Dans les dernières années de sa vie, Louis XIV marchait difficilement, et ne sortait plus qu'en chaise à porteurs. Il s'était accoutumé aux services d'un de ses domestiques, nommé d'Aigremont, son porteur de devant, qui ouvrait et fermait toujours la portière de la chaise, et il lui témoignait une grande bienveillance. La moindre préférence accordée par les souverains au plus humble de leurs serviteurs ne manque jamais d'être remarquée.
Le roi avait fait quelque bien à la nombreuse famille de cet homme, et lui adressait souvent la parole pour s'informer de son sort ou de celui des siens.
Un abbé attaché à la chapelle de Versailles s'avisa de prier d'Aigremont de remettre au roi un placet dans lequel il suppliait Sa Majesté de lui accorder un bénéfice. D'Aigremont eut l'imprudence de se charger d'un tel message. D'un ton très fâché, le roi dit à son serviteur, lorsque celui-ci lui remit le placet :

"D'Aigremont, on te faire une chose très déplacée, et je suis sûr qu'il y a du mercantilisme là dedans."

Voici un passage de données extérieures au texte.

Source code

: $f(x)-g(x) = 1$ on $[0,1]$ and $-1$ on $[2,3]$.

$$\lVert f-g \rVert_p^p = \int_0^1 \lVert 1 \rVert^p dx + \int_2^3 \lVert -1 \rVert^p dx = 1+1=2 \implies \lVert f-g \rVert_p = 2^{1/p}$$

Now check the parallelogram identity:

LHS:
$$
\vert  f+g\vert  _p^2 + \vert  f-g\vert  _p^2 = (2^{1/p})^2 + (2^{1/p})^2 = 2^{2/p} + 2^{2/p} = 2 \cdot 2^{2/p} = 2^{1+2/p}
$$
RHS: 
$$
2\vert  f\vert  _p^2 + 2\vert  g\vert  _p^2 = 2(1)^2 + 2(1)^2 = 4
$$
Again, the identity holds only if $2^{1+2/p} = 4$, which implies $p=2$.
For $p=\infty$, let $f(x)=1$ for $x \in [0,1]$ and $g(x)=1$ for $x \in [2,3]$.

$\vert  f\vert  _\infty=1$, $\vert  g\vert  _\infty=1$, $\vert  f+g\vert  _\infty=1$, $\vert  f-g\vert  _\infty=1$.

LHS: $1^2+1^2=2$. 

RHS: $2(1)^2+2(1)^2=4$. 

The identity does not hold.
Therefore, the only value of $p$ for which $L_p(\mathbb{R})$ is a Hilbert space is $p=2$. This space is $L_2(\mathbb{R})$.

Le roi voulait dire par là que le porteur dû se faire payer sa peine. Mais d'Aigremont ignorait le sens du mot mercantilisme, ne connaissait même pas le terme, aussi, répondit-il au roi, et d'un air très effrayé :

"Non, Sire, il n'y a pas le moindre mécanisme là dedans, je vous le jure ! M. l'abbé m'a simplement promis qu'il me donnerait cent louis pour me charger de cette commission.

- Eh bien, mais c'est ce que j'appelle du mercantilisme ! repartit le roi. D'Aigremont, ajouta-t-il, je pardonne à ton ignorance et à ta sincérité. Je te ferai donner les cent louis sur ma cassette, mais je te ferai chasser la première fois que tu t'aviseras de me présenter un placet. Ce n'est pas là ton affaire, et tu n'es chargé que de porter les brancards de ma chaise et d'ouvrir ma portière."